Television in the streaming era is a beast with a keen appetite. It must be fed whole series, seasons, and cinematic universes all at once, for the sake of a weekend. This business-oriented need to reduce art to chum or content has fueled recent artistic advances that have discovered all obstacles on their path.
The Sandman, a beloved 1989-1996 comic book series directed by Neil Gaiman, Sam Kieth, and Mike Dringenberg, was one of those projects. Despite a long list of actors who would follow the Dream story forward after Kieth and Dringenberg's departure, a screen adaptation never materialized until decades later, as a Netflix series developed by Gaiman himself alongside David S. Goyer (Batman Begins) and Allan Heinberg (The O.C.), which
The Sandman is by far the finest TV adaptation of the comic book. Despite its shortcomings, it remains unfavorable for fans of the show who have come to the show fresh. Its a strange and listless series that moves with odd rhythms and avoids traditional conflict.
Roderick Burgess, an amateur occultist, gathers the last few items with bad vibes he needs to perform a ritual that he hopes will grant him immortality. Instead he captures Death's brother, Dream, the king of dreams known by many names including the Sandman, and imprisons him in order to keep him from dying.
Dream frees himself during a brief moment of neglect, and The Sandman takes center stage. There's London past and present, the world of the Dreaming where all manner of fantastical and nightmarish beings dwell, and even a visit to hell itself to meet Lucifer (Gwendoline Christie). Then, in the second half of the season, viewers meet Rose Walker, a young woman who might inadvertently destroy everything Dream is attempting to rebuild.

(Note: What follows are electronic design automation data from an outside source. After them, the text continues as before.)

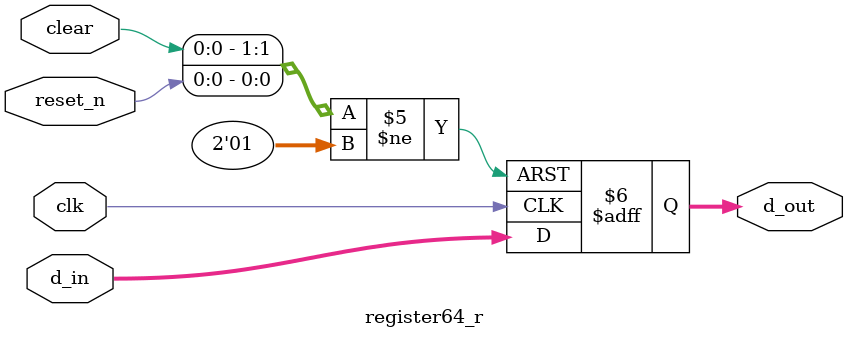
<source format=v>
module register64_r(clk, reset_n,clear, d_in, d_out); //[LAB05]Asynchronous resettable d ff
	input clk, reset_n,clear; // reset active low
	input [63:0] d_in;
	output reg [63:0] d_out;
	
	always@(posedge clk or negedge reset_n or posedge clear)
	begin
		if(reset_n == 0)		d_out <= 64'b0;
		else if(clear == 1)	d_out <= 64'b0;
		else						d_out <= d_in;
	end
endmodule
</source>
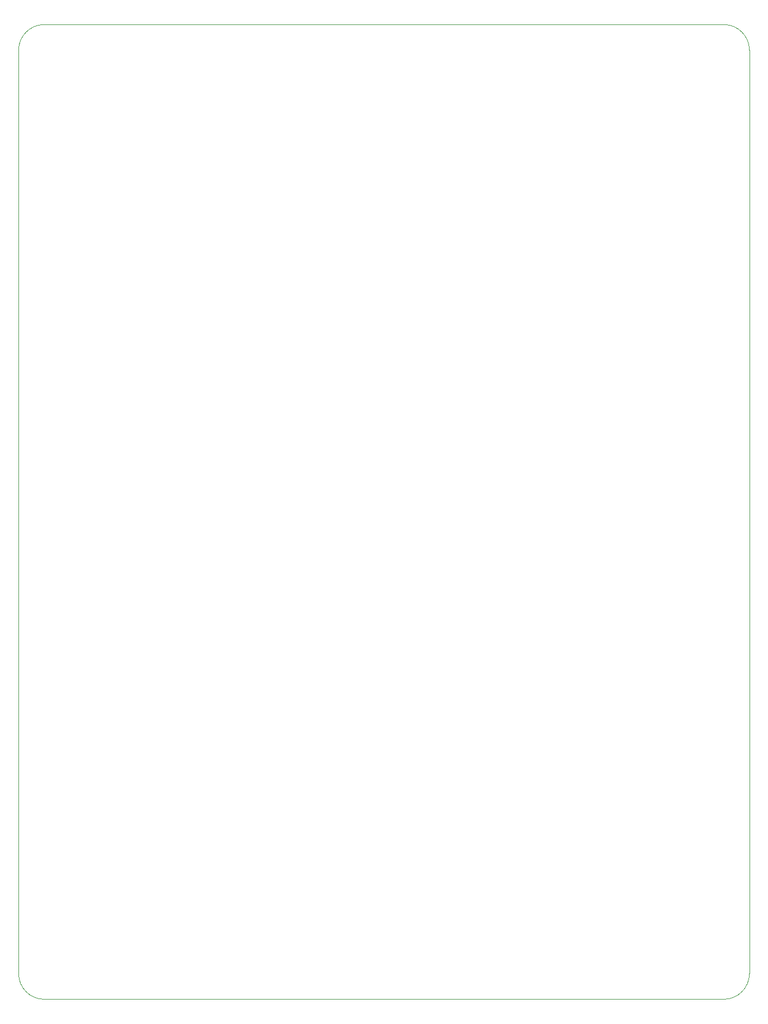
<source format=gm1>
G04 #@! TF.GenerationSoftware,KiCad,Pcbnew,7.0.5-0*
G04 #@! TF.CreationDate,2023-08-08T04:38:12-03:00*
G04 #@! TF.ProjectId,macunaima_rev2,6d616375-6e61-4696-9d61-5f726576322e,rev?*
G04 #@! TF.SameCoordinates,Original*
G04 #@! TF.FileFunction,Profile,NP*
%FSLAX46Y46*%
G04 Gerber Fmt 4.6, Leading zero omitted, Abs format (unit mm)*
G04 Created by KiCad (PCBNEW 7.0.5-0) date 2023-08-08 04:38:12*
%MOMM*%
%LPD*%
G01*
G04 APERTURE LIST*
G04 #@! TA.AperFunction,Profile*
%ADD10C,0.100000*%
G04 #@! TD*
G04 APERTURE END LIST*
D10*
X0Y-148000000D02*
G75*
G03*
X4000000Y-152000000I4000000J0D01*
G01*
X4000000Y0D02*
G75*
G03*
X0Y-4000000I0J-4000000D01*
G01*
X110000000Y-152000000D02*
G75*
G03*
X114000000Y-148000000I0J4000000D01*
G01*
X114000000Y-148000000D02*
X114000000Y-4000000D01*
X110000000Y0D02*
X4000000Y0D01*
X114000000Y-4000000D02*
G75*
G03*
X110000000Y0I-4000000J0D01*
G01*
X4000000Y-152000000D02*
X110000000Y-152000000D01*
X0Y-4000000D02*
X1Y-148000000D01*
M02*

</source>
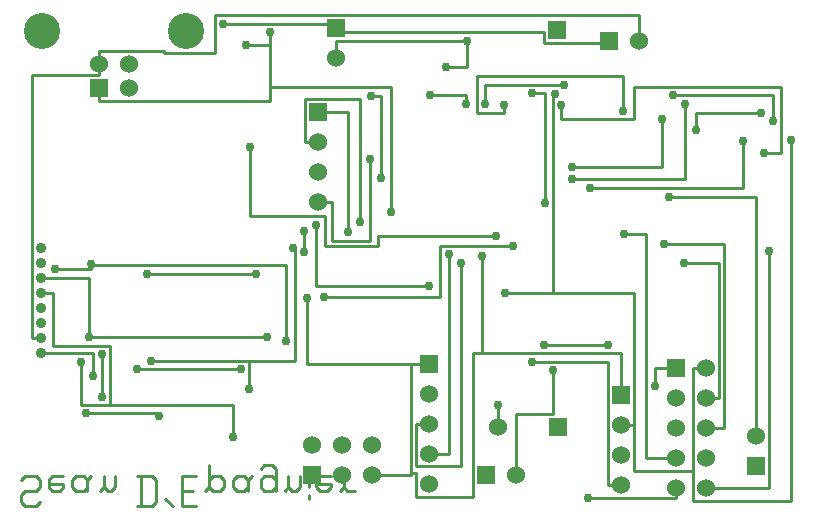
<source format=gbr>
G04 start of page 2 for group 0 idx 0
G04 Title: (unknown), solder *
G04 Creator: pcb 20070912 *
G04 CreationDate: Fri Dec  7 19:10:14 2007 UTC *
G04 For: sean *
G04 Format: Gerber/RS-274X *
G04 PCB-Dimensions: 260000 170000 *
G04 PCB-Coordinate-Origin: lower left *
%MOIN*%
%FSLAX24Y24*%
%LNBACK*%
%ADD11C,0.0100*%
%ADD12C,0.0200*%
%ADD13C,0.0600*%
%ADD14C,0.0360*%
%ADD15C,0.1200*%
%ADD16C,0.0300*%
%ADD17C,0.0380*%
%ADD18C,0.0280*%
%ADD19C,0.0900*%
G54D11*X14945Y14040D02*Y13741D01*
X14980Y15867D02*Y14980D01*
X14945Y14040D02*X13720D01*
X15585Y14400D02*Y13741D01*
X14980Y14980D02*X14280D01*
X16205Y13461D02*Y13735D01*
Y13461D02*X15305D01*
Y14680D02*Y13461D01*
X15935Y9355D02*X12005D01*
X10600Y15867D02*Y15300D01*
Y16300D02*Y16155D01*
X11770Y14029D02*X12092D01*
X10995Y13500D02*X10000D01*
X12443Y14309D02*X8410D01*
Y13869D01*
X10470Y10500D02*X10000D01*
X7720Y12320D02*Y12320D01*
Y10030D02*Y12320D01*
X8410Y14309D02*Y15720D01*
Y16140D02*Y16140D01*
Y15720D02*Y16140D01*
X10470Y10500D02*Y9199D01*
X11745Y11925D02*Y9199D01*
X10470D01*
X10995Y13500D02*Y9480D01*
X20690Y16730D02*Y15860D01*
X17550Y16155D02*Y15779D01*
X19690D01*
Y15860D02*Y15779D01*
X6570Y16730D02*X20690D01*
X10600Y16155D02*X17550D01*
X14980Y15867D02*X10600D01*
X6570Y15469D02*Y16730D01*
X17585Y14117D02*Y10458D01*
Y14117D02*X17145D01*
X17900Y14090D02*Y14040D01*
X17840D01*
X18100Y13249D02*Y13735D01*
Y13249D02*X20520D01*
Y14320D02*Y13249D01*
X15305Y14680D02*X20160D01*
Y13530D01*
X9790Y1400D02*X9950Y1230D01*
X9800D02*X9950D01*
X9800Y1400D02*Y1230D01*
X9645Y5100D02*X13090D01*
X14375Y8745D02*Y2100D01*
X14755Y8465D02*Y1670D01*
X14055Y7332D02*Y9025D01*
X16000Y3722D02*Y3000D01*
X15462Y8695D02*Y5440D01*
X15170D02*X15462D01*
X13090Y1450D02*X13270D01*
X13090D02*Y5100D01*
X13700D01*
X14375Y2100D02*X13700D01*
X13270Y3100D02*Y1670D01*
Y3100D02*X13700D01*
X11800Y1400D02*X13090D01*
Y1450D01*
X14755Y1670D02*X13270D01*
X2700Y14730D02*X470D01*
X2700Y13869D02*Y14300D01*
X470Y14730D02*Y5960D01*
X2381Y7960D02*X780D01*
X2381D02*Y5994D01*
X2432Y8422D02*Y8376D01*
X1247Y8240D02*X2432D01*
X470Y5960D02*X780D01*
X1170Y7460D02*Y5699D01*
Y7460D02*X780D01*
X2499Y5460D02*X780D01*
X3070Y5699D02*X1170D01*
X2381Y5994D02*X8300D01*
X7610Y15720D02*X8410D01*
Y16140D02*Y16140D01*
X9570Y13930D02*Y12500D01*
X10000D01*
X6850Y16420D02*X10600D01*
Y16300D01*
X11410Y13930D02*X9570D01*
X2700Y15100D02*Y14730D01*
Y15100D02*Y15530D01*
X4870D01*
Y15469D01*
X6570D01*
X8410Y13869D02*X2700D01*
X9800Y1400D02*Y1570D01*
Y1400D02*Y1570D01*
Y1400D02*X9790D01*
X9800D02*Y1570D01*
X10800Y1400D02*Y1570D01*
Y1400D02*Y1570D01*
X9800Y1610D02*X9770D01*
X9800Y1570D02*Y1610D01*
Y1570D02*Y1610D01*
X9770D01*
X13270Y1450D02*Y669D01*
X15170D01*
X15585Y14400D02*X18190D01*
X21470Y11642D02*X18470D01*
X22230Y11262D02*X18470D01*
X21470Y11642D02*Y13250D01*
X22230Y11262D02*Y13760D01*
X21850Y14040D02*Y14040D01*
X20950Y9430D02*Y1950D01*
X20190Y9430D02*X20950D01*
X20520Y7439D02*Y3050D01*
X17832Y4880D02*Y3430D01*
X16600D02*X17832D01*
X17145Y5160D02*X19660D01*
X17525Y5720D02*X19660D01*
X16220Y7439D02*X17840D01*
X20520D01*
Y3050D02*X20090D01*
X20950Y1950D02*X21940D01*
X16600Y3430D02*Y1400D01*
X19660Y5160D02*Y1050D01*
X20090D01*
X20520Y3050D02*Y1519D01*
X18995Y619D02*X21940D01*
Y950D01*
X15170Y669D02*Y5440D01*
X15462D02*X20090D01*
X11410Y13930D02*Y9809D01*
X12092Y14029D02*Y11279D01*
X12443Y10137D02*Y14309D01*
X17840Y14040D02*Y7439D01*
X14055Y9025D02*X16500D01*
X12005Y9355D02*Y9019D01*
X21710Y10645D02*X24590D01*
X22212Y8445D02*X23370D01*
X24160Y10952D02*X19075D01*
X21530Y9075D02*X23550D01*
X25020Y950D02*X22940D01*
X22509Y1519D02*Y519D01*
X25775D01*
X21230Y4950D02*Y4350D01*
Y4950D02*X21940D01*
X22940D02*X22509D01*
X20090Y5440D02*Y4050D01*
X23370Y3950D02*X22940D01*
X22509Y1519D02*Y4950D01*
X23550Y2950D02*X22940D01*
X20520Y1519D02*X22509D01*
X22610Y13455D02*Y12895D01*
Y13455D02*X24785D01*
X21850Y14040D02*X25165D01*
Y13175D01*
X25445Y14320D02*X20520D01*
X25445Y12120D02*X24885D01*
X25445D02*Y14320D01*
X25020Y8840D02*Y950D01*
X24590Y10645D02*Y2700D01*
X23370Y8445D02*Y3950D01*
X24160Y10952D02*Y12535D01*
X23550Y9075D02*Y2950D01*
X25775Y519D02*Y12555D01*
X10210Y7332D02*X14055D01*
X2432Y8376D02*X8940D01*
X7940Y8096D02*Y8091D01*
X4298Y8096D02*X7940D01*
X10250Y9019D02*X12005D01*
X9930Y7670D02*X13715D01*
X9170Y8955D02*X9220D01*
X4710Y3440D02*Y3360D01*
Y3440D02*X2280D01*
X3980Y4917D02*X7420D01*
X4430Y5197D02*X7700D01*
X3070Y3720D02*X7180D01*
X7699Y4265D02*X7700D01*
X7699D02*X7700D01*
X2499Y5460D02*Y4690D01*
X2115Y3720D02*X3070D01*
Y5699D01*
X2789Y5409D02*Y4000D01*
X2115Y5165D02*X2000D01*
Y5149D01*
X2432Y8376D02*Y8240D01*
Y8422D02*Y8376D01*
X2115Y3720D02*Y5165D01*
X9550Y9508D02*Y8831D01*
X9550D01*
X7720Y10030D02*X10250D01*
X7720Y12320D02*Y12320D01*
X8940Y8376D02*Y5850D01*
X9645Y5100D02*Y7300D01*
X9930Y9710D02*Y7670D01*
X7700Y5197D02*X9220D01*
Y8955D01*
X10250Y9019D02*Y10030D01*
X7180Y3720D02*Y2650D01*
X7700Y5197D02*Y4265D01*
X598Y349D02*X722Y473D01*
X224Y349D02*X598D01*
X100Y473D02*X224Y349D01*
X100Y473D02*Y722D01*
X224Y847D01*
X598D01*
X722Y971D01*
Y1220D01*
X598Y1345D02*X722Y1220D01*
X224Y1345D02*X598D01*
X100Y1220D02*X224Y1345D01*
X1146D02*X1519D01*
X1021Y1220D02*X1146Y1345D01*
X1021Y971D02*Y1220D01*
Y971D02*X1146Y847D01*
X1395D01*
X1519Y971D01*
X1021Y1096D02*X1519D01*
Y971D02*Y1096D01*
X2192Y847D02*X2316Y971D01*
X1943Y847D02*X2192D01*
X1818Y971D02*X1943Y847D01*
X1818Y971D02*Y1220D01*
X1943Y1345D01*
X2316Y847D02*Y1220D01*
X2441Y1345D01*
X1943D02*X2192D01*
X2316Y1220D01*
X2864Y971D02*Y1345D01*
Y971D02*X2989Y847D01*
X3113D01*
X3238Y971D01*
Y1345D01*
X2740Y847D02*X2864Y971D01*
X4109Y349D02*Y1345D01*
X4483Y349D02*X4607Y473D01*
Y1220D01*
X4483Y1345D02*X4607Y1220D01*
X3985Y1345D02*X4483D01*
X3985Y349D02*X4483D01*
X4906Y598D02*X5155Y349D01*
X5454Y847D02*X5828D01*
X5454Y1345D02*X5952D01*
X5454Y349D02*Y1345D01*
Y349D02*X5952D01*
X6376Y971D02*Y1718D01*
X6252Y847D02*X6376Y971D01*
X6501Y847D01*
X6750D01*
X6874Y971D01*
Y1220D01*
X6750Y1345D02*X6874Y1220D01*
X6501Y1345D02*X6750D01*
X6376Y1220D02*X6501Y1345D01*
X7547Y847D02*X7671Y971D01*
X7298Y847D02*X7547D01*
X7173Y971D02*X7298Y847D01*
X7173Y971D02*Y1220D01*
X7298Y1345D01*
X7671Y847D02*Y1220D01*
X7796Y1345D01*
X7298D02*X7547D01*
X7671Y1220D01*
X8468Y847D02*X8593Y971D01*
X8219Y847D02*X8468D01*
X8095Y971D02*X8219Y847D01*
X8095Y971D02*Y1220D01*
X8219Y1345D01*
X8468D01*
X8593Y1220D01*
X8095Y1594D02*X8219Y1718D01*
X8468D01*
X8593Y1594D01*
Y847D02*Y1594D01*
X9016Y971D02*Y1345D01*
Y971D02*X9141Y847D01*
X9265D01*
X9390Y971D01*
Y1345D01*
X8892Y847D02*X9016Y971D01*
X9689Y598D02*Y722D01*
Y971D02*Y1345D01*
X10062D02*X10436D01*
X9938Y1220D02*X10062Y1345D01*
X9938Y971D02*Y1220D01*
Y971D02*X10062Y847D01*
X10311D01*
X10436Y971D01*
X9938Y1096D02*X10436D01*
Y971D02*Y1096D01*
X10860Y971D02*Y1345D01*
Y971D02*X10984Y847D01*
X11233D01*
X10735D02*X10860Y971D01*
G54D12*G36*
X21640Y5250D02*Y4650D01*
X22240D01*
Y5250D01*
X21640D01*
G37*
G54D13*X22940Y4950D03*
X21940Y3950D03*
X22940D03*
Y2950D03*
Y1950D03*
Y950D03*
G54D12*G36*
X24290Y2000D02*Y1400D01*
X24890D01*
Y2000D01*
X24290D01*
G37*
G54D13*X24590Y2700D03*
G54D12*G36*
X17700Y3300D02*Y2700D01*
X18300D01*
Y3300D01*
X17700D01*
G37*
G54D14*X780Y8960D03*
Y8460D03*
Y7960D03*
Y7460D03*
Y6960D03*
Y6460D03*
Y5960D03*
Y5460D03*
G54D12*G36*
X2400Y14600D02*Y14000D01*
X3000D01*
Y14600D01*
X2400D01*
G37*
G54D13*X3700Y14300D03*
Y15100D03*
X2700D03*
G54D15*X800Y16200D03*
X5600D03*
G54D12*G36*
X9700Y13800D02*Y13200D01*
X10300D01*
Y13800D01*
X9700D01*
G37*
G54D13*X10000Y12500D03*
Y11500D03*
Y10500D03*
G54D12*G36*
X10300Y16600D02*Y16000D01*
X10900D01*
Y16600D01*
X10300D01*
G37*
G54D13*X10600Y15300D03*
G54D12*G36*
X17680Y16510D02*Y15910D01*
X18280D01*
Y16510D01*
X17680D01*
G37*
G54D13*X21940Y1950D03*
Y950D03*
Y2950D03*
G54D12*G36*
X19790Y4350D02*Y3750D01*
X20390D01*
Y4350D01*
X19790D01*
G37*
G54D13*X20090Y3050D03*
Y2050D03*
Y1050D03*
G54D12*G36*
X19390Y16160D02*Y15560D01*
X19990D01*
Y16160D01*
X19390D01*
G37*
G54D13*X20690Y15860D03*
G54D12*G36*
X9500Y1700D02*Y1100D01*
X10100D01*
Y1700D01*
X9500D01*
G37*
G54D13*X9800Y2400D03*
X10800Y1400D03*
Y2400D03*
X11800Y1400D03*
G54D12*G36*
X15300Y1700D02*Y1100D01*
X15900D01*
Y1700D01*
X15300D01*
G37*
G54D13*X16600Y1400D03*
X11800Y2400D03*
X16000Y3000D03*
G54D12*G36*
X13400Y5400D02*Y4800D01*
X14000D01*
Y5400D01*
X13400D01*
G37*
G54D13*X13700Y4100D03*
Y3100D03*
Y2100D03*
Y1100D03*
G54D16*X14280Y14980D03*
X18190Y14400D03*
X18470Y11642D03*
X18100Y13735D03*
X18470Y11262D03*
X17585Y10458D03*
X17145Y14117D03*
X17900Y14090D03*
X16500Y9025D03*
X15935Y9355D03*
X14755Y8465D03*
X15462Y8695D03*
X22230Y13760D03*
X20160Y13530D03*
X21850Y14040D03*
X21470Y13250D03*
X22610Y12895D03*
X25165Y13175D03*
X24785Y13455D03*
X24885Y12120D03*
X25020Y8840D03*
X24160Y12535D03*
X25775Y12555D03*
X19075Y10952D03*
X21710Y10645D03*
X20190Y9430D03*
X21530Y9075D03*
X22212Y8445D03*
X17832Y4880D03*
X17145Y5160D03*
X17525Y5720D03*
X19660D03*
X21230Y4350D03*
X16000Y3722D03*
X18995Y619D03*
X7610Y15720D03*
X6850Y16420D03*
X14945Y13741D03*
X13720Y14040D03*
X11770Y14029D03*
X15585Y13741D03*
X16205Y13735D03*
X8410Y16140D03*
X11745Y11925D03*
X7720Y12320D03*
X14980Y15867D03*
X8940Y5850D03*
X7420Y4917D03*
X7180Y2650D03*
X7700Y4265D03*
X2432Y8422D03*
X1247Y8240D03*
X4298Y8096D03*
X4710Y3360D03*
X4430Y5197D03*
X3980Y4917D03*
X2280Y3440D03*
X2789Y5409D03*
Y4000D03*
X2115Y5165D03*
X2499Y4690D03*
X2381Y5994D03*
X7940Y8091D03*
X8300Y5994D03*
X12092Y11279D03*
X12443Y10137D03*
X9930Y9710D03*
X9550Y9508D03*
X9550Y8831D03*
X9170Y8955D03*
X11410Y9809D03*
X10995Y9480D03*
X16220Y7439D03*
X13715Y7670D03*
X14375Y8745D03*
X10210Y7332D03*
X9645Y7300D03*
G54D17*G54D18*G54D12*G54D18*G54D19*G54D17*G54D18*G54D17*G54D12*M02*

</source>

The Sandman is a remarkable rendition, despite its source material shortcomings: It does not present the best case for the narrative the viewer is embarking on; its in a blunt matter that goes against the narrative's contemplative nature, and it feels all the more dissonant. Much like the comics it is based on, it may surprise you to discover that there is a vast scheme at play here.
The revered status of the comic may make many of the series' adaptations unintentionally funny. Dream, for example, is depicted in the show as a ghostly man with stars for eyes, an ethereal presence that cant really be portrayed on screen without extensive makeup and some computer animation. But in reality, he is just a brooding, pouty Englishman, as well as older and younger siblings that also personify abstractions like Death (Kirby Howell-B
Patton Oswalts' performance as a talking Raven named Matthew, is oddly pitched and funny on screen, although he is somewhat uninteresting.
The Sandman is a captivating and sometimes bizarre commercial for the comic book, which sounds like a lot of praise but may actually be the desired outcome. Part of what made the Sandman comics so popular is how they were a place for social outcasts and weirdballs, where queer characters arose spontaneously in a time when that was a rarity. As Sandman became a story about all stories, from Shakespeare to ancient Greece to superhero comics.
The Sandman isn't a Netflix adaptation, but rather a project that must respect the platform's limitations and aspirations, to form a bingeable experience that might become a monster hit. This series is still a work of art, with the roughest edges smoothed out, a fable that never really answers anything.
Thats the problem with trying to bring dreams to life. The reason you keep seeing them isnt the details you see clearly, but the images that are hidden beneath your feet, so real yet unimaginable, a vapor nobody but you knew was there.
The Sandmans' first season is now available on Netflix.